I have the function below that calculates the "fitness" of the individuals in the population. The score is a combination of the mean and standard deviation. My math might not be entirely sound and I'm definitely winging it with numpy, but it does seem to produce good results.
def calculate_fitness(population):
fitness_scores = []
for individual in population:
# Group the rows in 3's according to the columns.
proj_a = individual[ : 3,1] # First 3 rows, column 1.
proj_b = individual[ 3: 6,2] # Next 3 rows, column 2, etc.
proj_c = individual[ 6: 9,3]
proj_d = individual[ 9:12,4]
proj_e = individual[12:15,5] # Bottom 3 rows, last column.
arr = np.array([proj_a, proj_b, proj_c, proj_d, proj_e])
mean = arr.mean() # Mean.
std = np.abs(arr.std()) # Standard deviation.
# We want both the lowest mean and lowest standard deviation.
# For simplicity, let's just add them and use that as the score.
fitness_scores.append(mean + std)
# Invert and scale the values so they can be used as weights
# for random selection.
fitness_scores = np.array(fitness_scores)
fitness_scores = (fitness_scores.max() + .3 ) - fitness_scores
fitness_scores /= (fitness_scores.max() + .07)
fitness_scores *= 100
return fitness_scores
Output - the first 3 rows belong to A, the next 3 to B and so forth:
employee proj_A proj_B proj_C proj_D proj_E
A3 1 2 4 3 5
C4 1 2 3 4 5
A1 1 5 3 4 2
C2 3 1 2 5 4
B5 2 1 3 5 4
C5 2 1 4 5 4
A2 4 2 1 3 5
A5 1 3 2 5 4
B3 2 3 1 5 4
B1 5 4 1 2 3
C3 5 3 4 1 2
C1 2 3 4 1 5
B2 4 5 3 2 1
B4 5 3 4 2 1
A4 4 5 3 2 1
In this grouping it seems everyone is very happy and it's probably the optimal mix.
Here everyone is extremely happy with all 1's except A3 who gets a 3.
employee proj_A proj_B proj_C proj_D proj_E
C4 1 _ _ _ _
A1 1 _ _ _ _
A5 1 _ _ _ _
B5 _ 1 _ _ _
C2 _ 1 _ _ _
C5 _ 1 _ _ _
A2 _ _ 1 _ _
B3 _ _ 1 _ _
B1 _ _ 1 _ _
C1 _ _ _ 1 _
A3 _ _ _ 3 _
C3 _ _ _ 1 _
A4 _ _ _ _ 1
B4 _ _ _ _ 1
B2 _ _ _ _ 1
I found that adjusting for a high rate of mutation, and protecting the top 5 individuals from mutation and death greatly improves the results.
Parents are selected by taking 4 individuals randomly using their fitness scores as weights to prefer higher fitness parents.
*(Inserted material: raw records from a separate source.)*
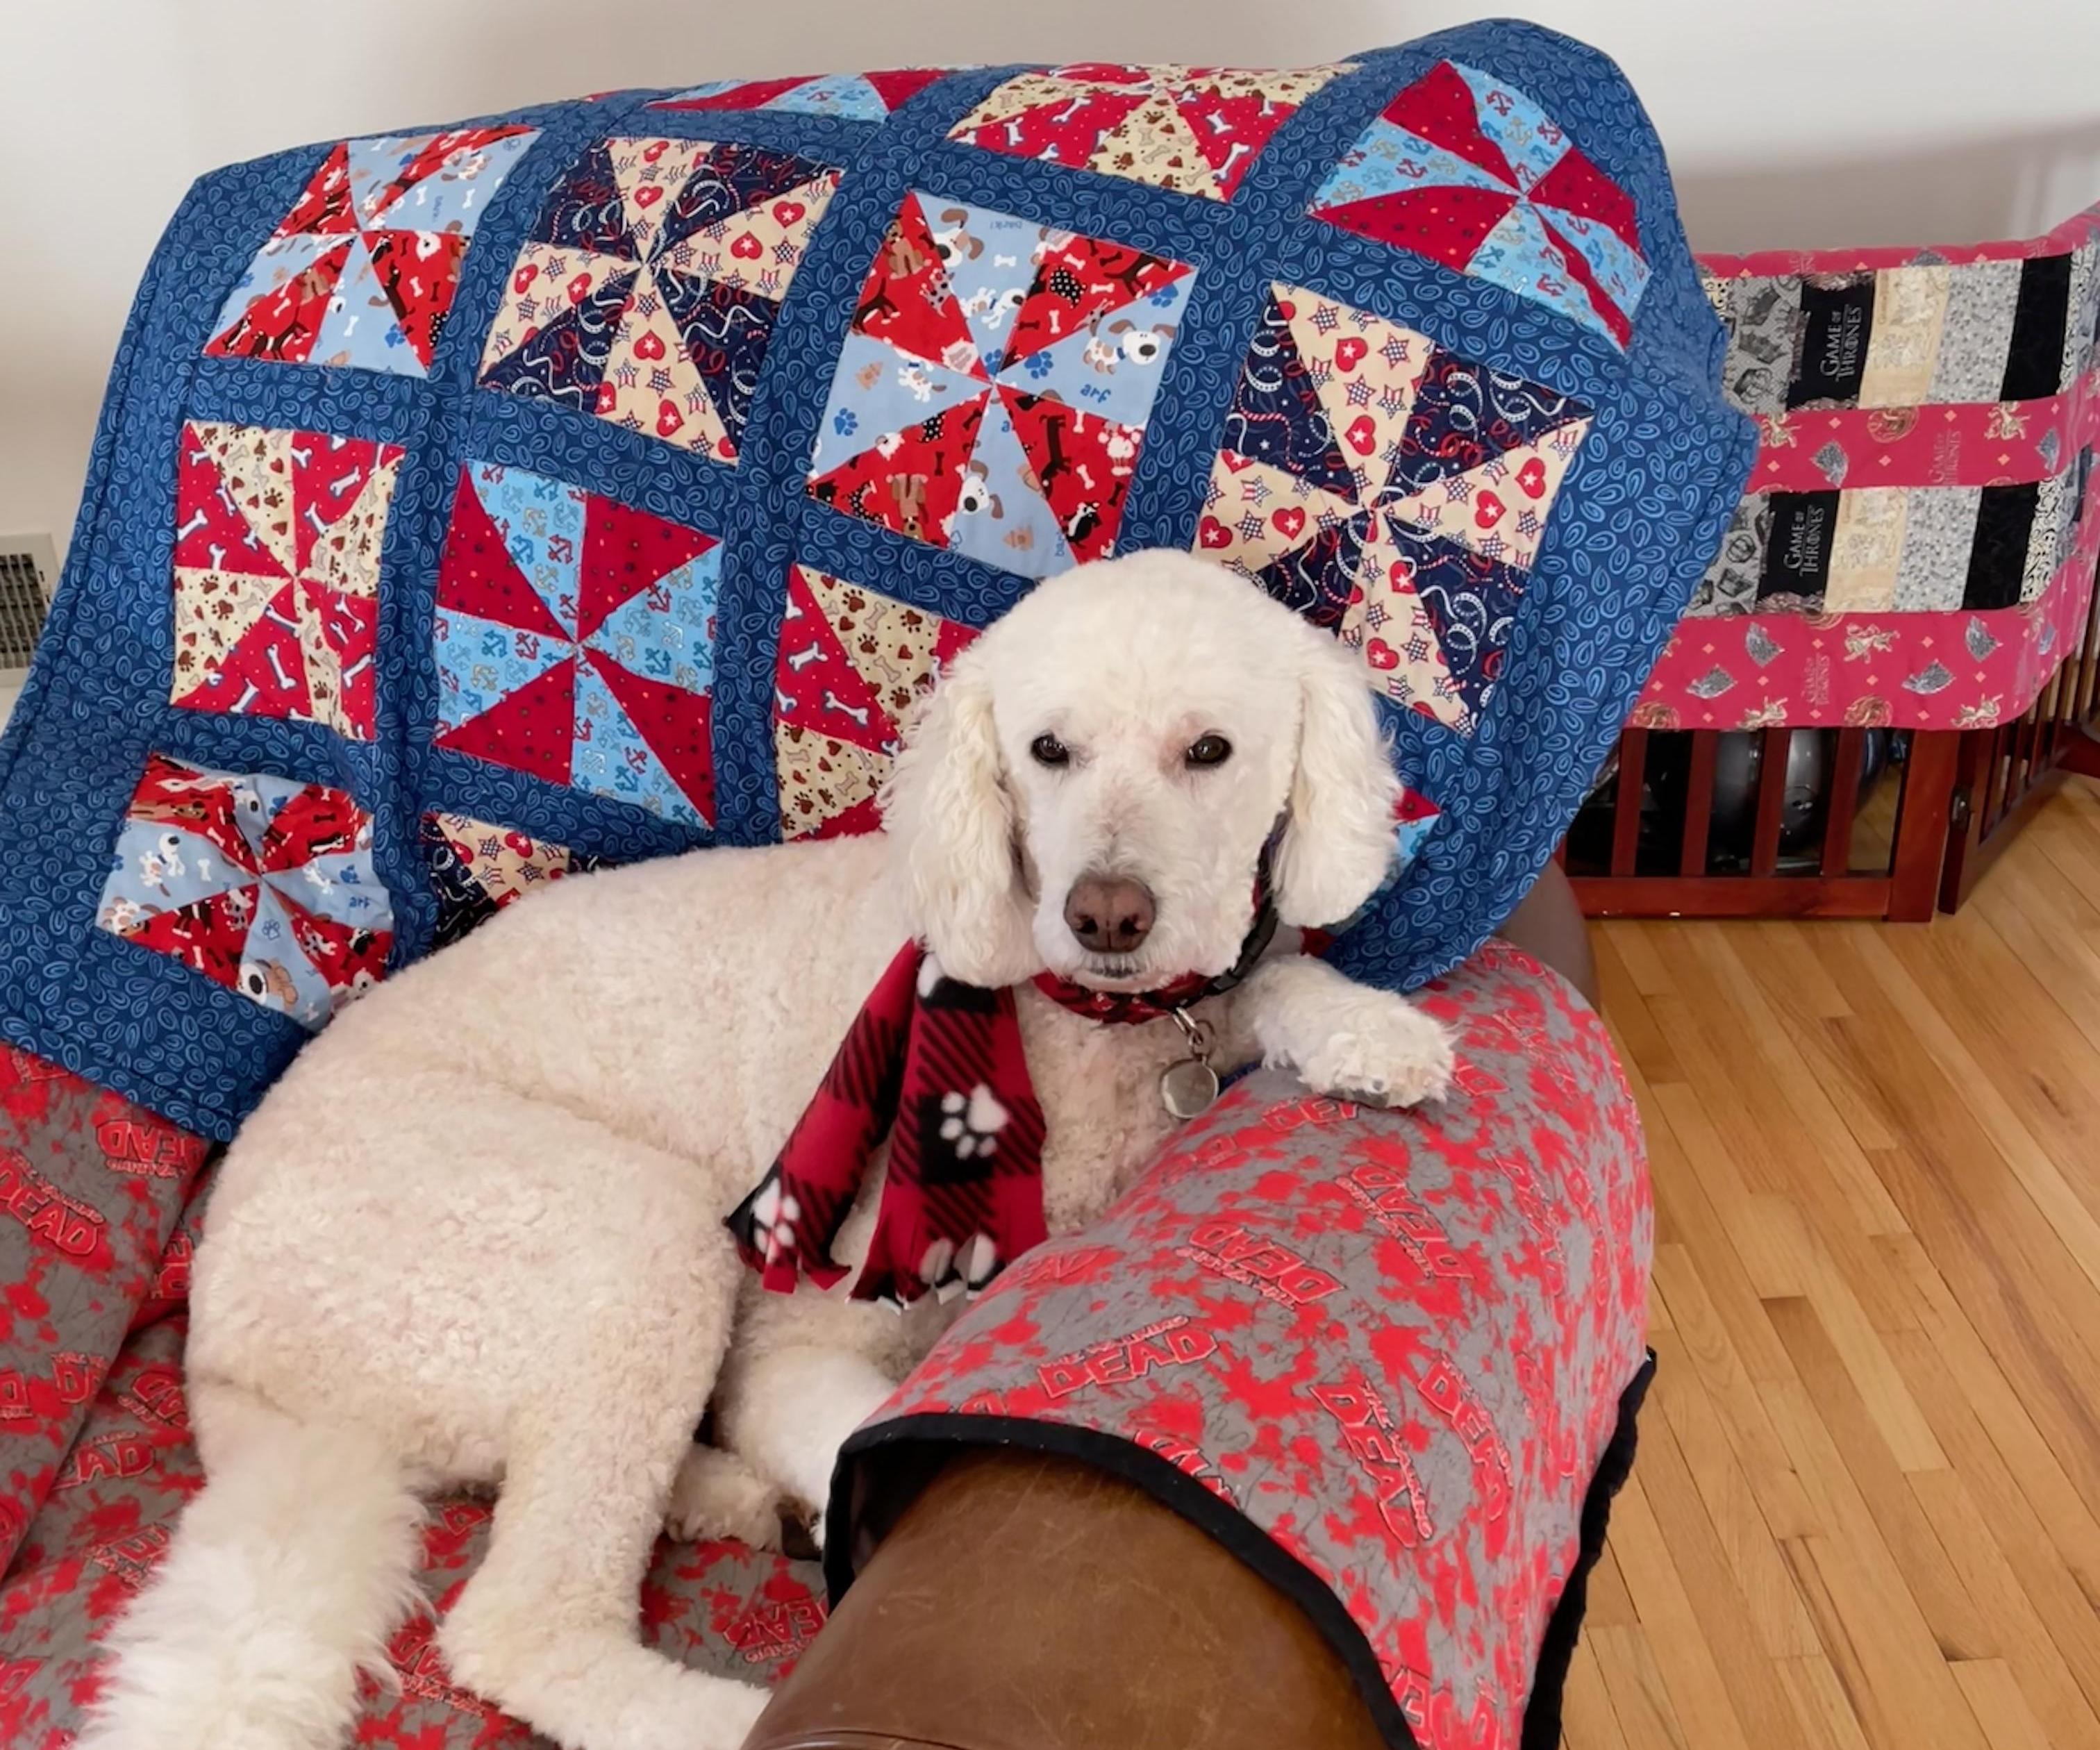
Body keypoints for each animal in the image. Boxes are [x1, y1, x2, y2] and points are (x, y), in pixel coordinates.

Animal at [85, 554, 1461, 1747]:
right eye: (1047, 751)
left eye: (1209, 751)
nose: (1104, 914)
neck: (1079, 1024)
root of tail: (221, 1345)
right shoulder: (790, 1342)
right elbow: (863, 1426)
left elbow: (1272, 979)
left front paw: (1367, 1029)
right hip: (621, 1246)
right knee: (520, 1623)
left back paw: (734, 1498)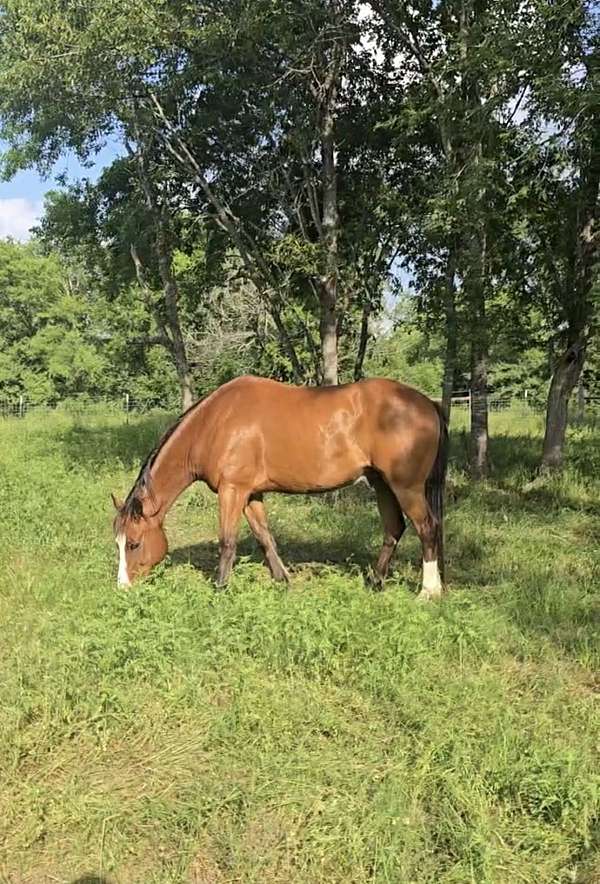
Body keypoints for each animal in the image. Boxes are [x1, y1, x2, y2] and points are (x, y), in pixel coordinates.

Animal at [112, 375, 448, 599]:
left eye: (134, 544)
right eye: (118, 543)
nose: (122, 587)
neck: (216, 423)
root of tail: (427, 404)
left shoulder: (232, 491)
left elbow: (227, 541)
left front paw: (220, 588)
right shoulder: (251, 494)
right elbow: (264, 537)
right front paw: (281, 580)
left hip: (406, 487)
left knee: (427, 528)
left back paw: (428, 592)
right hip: (382, 485)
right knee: (394, 529)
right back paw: (376, 582)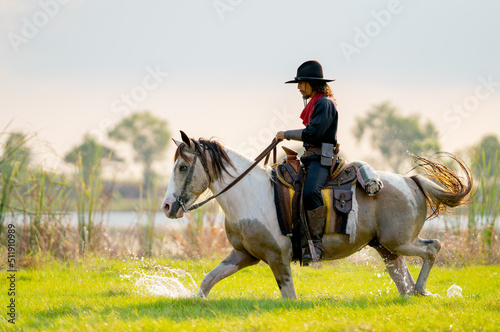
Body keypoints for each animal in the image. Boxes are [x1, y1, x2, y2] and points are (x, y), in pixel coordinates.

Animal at [162, 132, 470, 298]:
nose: (166, 207)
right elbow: (207, 281)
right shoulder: (243, 255)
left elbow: (289, 296)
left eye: (182, 167)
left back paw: (422, 290)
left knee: (432, 248)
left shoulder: (277, 257)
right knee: (403, 279)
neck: (249, 195)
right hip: (387, 248)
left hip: (399, 241)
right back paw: (416, 291)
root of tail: (412, 182)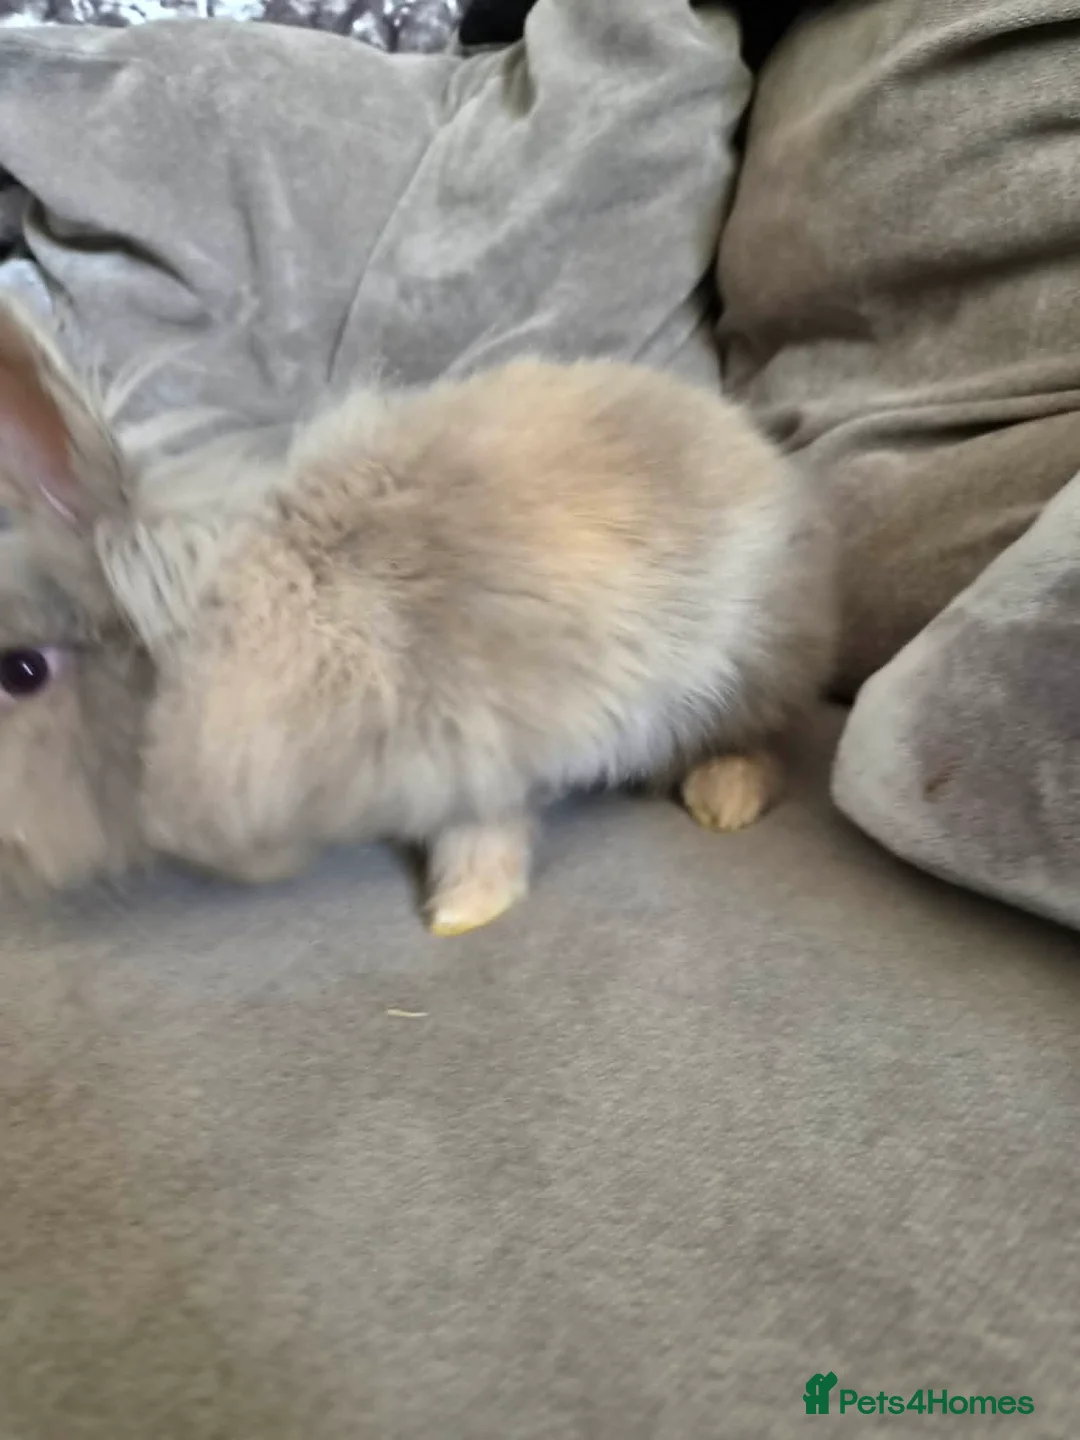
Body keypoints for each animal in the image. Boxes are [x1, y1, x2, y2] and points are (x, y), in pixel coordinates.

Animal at [0, 295, 835, 932]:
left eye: (21, 672)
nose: (13, 862)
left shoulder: (473, 748)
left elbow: (483, 834)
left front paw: (462, 913)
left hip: (741, 670)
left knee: (768, 739)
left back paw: (723, 797)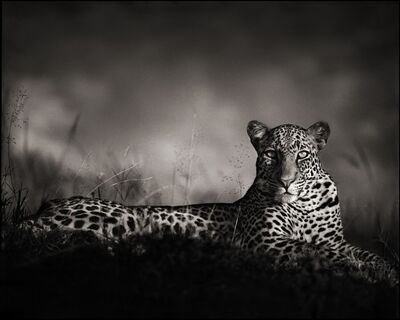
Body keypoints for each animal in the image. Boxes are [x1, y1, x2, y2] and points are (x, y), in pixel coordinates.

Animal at [21, 120, 396, 282]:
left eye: (302, 155)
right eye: (271, 155)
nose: (286, 182)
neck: (302, 203)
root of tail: (46, 204)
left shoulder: (336, 239)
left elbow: (360, 252)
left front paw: (384, 268)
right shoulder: (265, 240)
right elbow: (314, 249)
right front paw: (356, 268)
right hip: (122, 218)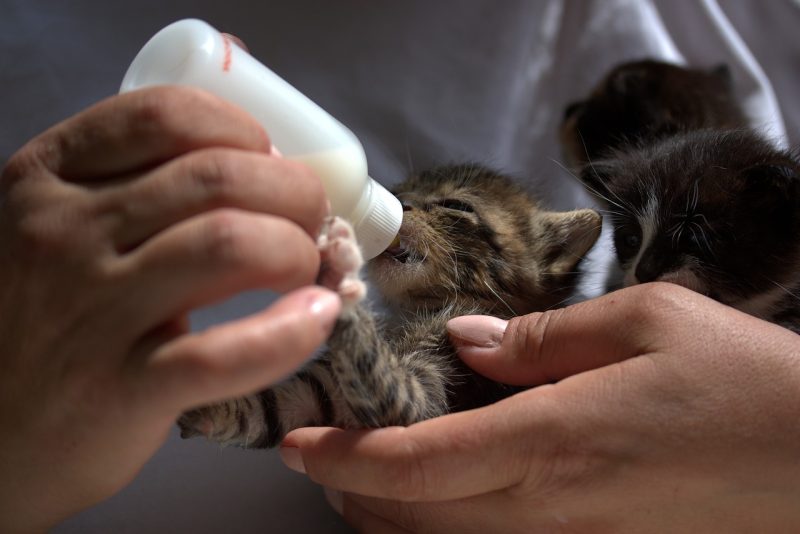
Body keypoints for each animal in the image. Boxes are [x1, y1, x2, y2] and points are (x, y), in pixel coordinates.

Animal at [177, 163, 600, 448]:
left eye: (455, 205)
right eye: (401, 191)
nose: (400, 203)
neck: (418, 310)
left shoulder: (424, 400)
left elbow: (389, 387)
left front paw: (340, 272)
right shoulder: (319, 394)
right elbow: (272, 407)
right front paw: (207, 408)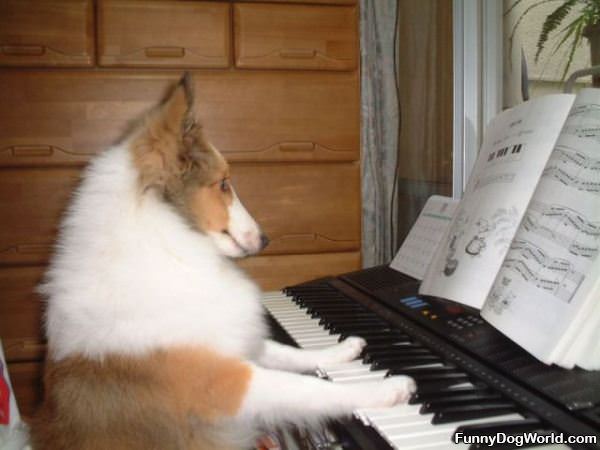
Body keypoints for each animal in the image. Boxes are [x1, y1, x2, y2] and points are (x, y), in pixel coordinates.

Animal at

The top of the 4 is then matched against any of the others that doesn't have an identical fitness score to try and prevent inbreeding and keep the population diversity in a good range.
Each iteration, one individual dies, two parents are selected and produce a child, and at a 50% rate an individual is selected and mutated by randomly swapping a couple of its rows.
The population I've found best is 150 members, and 1k to 2k iterations seems to get consistent results.